The job cuts will impact roughly 4% of the company’s workforce. Rivian, which had just under 15,000 employees at the end of last year, is reportedly making the move to reduce costs and improve efficiency as competition in the EV sector intensifies.
A source familiar with the matter told CNBC that Rivian’s planned layoffs will be announced to employees on Thursday, with more information expected to follow.
The company, along with other electric vehicle makers, is contending with a more difficult market environment.
Recent policy changes under the Trump administration, including the removal of the $7,500 federal tax credit for EV buyers, have added pressure to the already competitive industry.
Beyond regulatory hurdles, Rivian is dealing with weaker-than-expected demand for electric vehicles and has no major product launches planned until next year.
The company is also under pressure to manage its cash reserves after reporting a $1.1 billion loss in the second quarter.

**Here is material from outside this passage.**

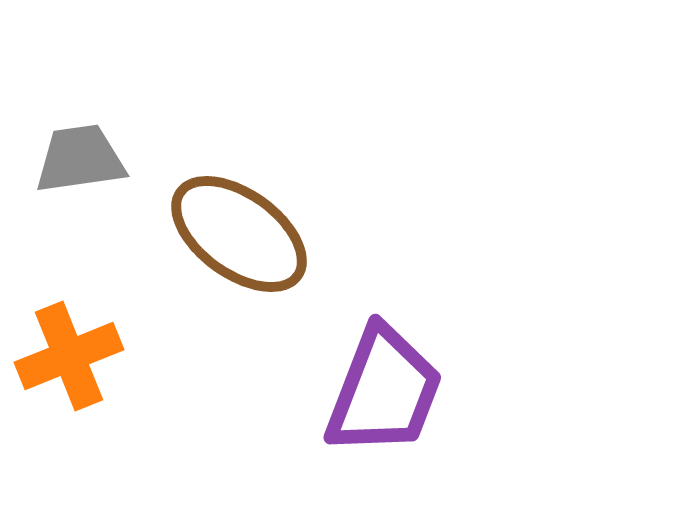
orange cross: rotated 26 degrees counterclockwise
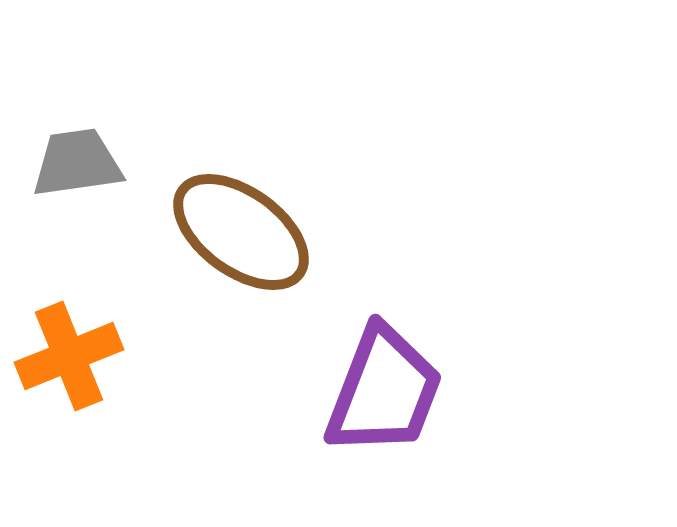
gray trapezoid: moved 3 px left, 4 px down
brown ellipse: moved 2 px right, 2 px up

In the third quarter, Rivian delivered 13,201 vehicles — a 32% increase from the same period a year earlier — as many customers rushed to buy electric models before federal incentives ended in September.
Despite the sales bump, the company trimmed its 2025 delivery forecast from a potential 46,000 units to between 41,500 and 43,500.
In August, Rivian revised its forecast for adjusted core losses, now expecting them to total between $2 billion and $2.25 billion. This marks an increase from the earlier projection of $1.7 billion to $1.9 billion.
On Thursday morning, Rivian’s stock remained steady in trading. So far this year, the share price has fallen roughly 3%.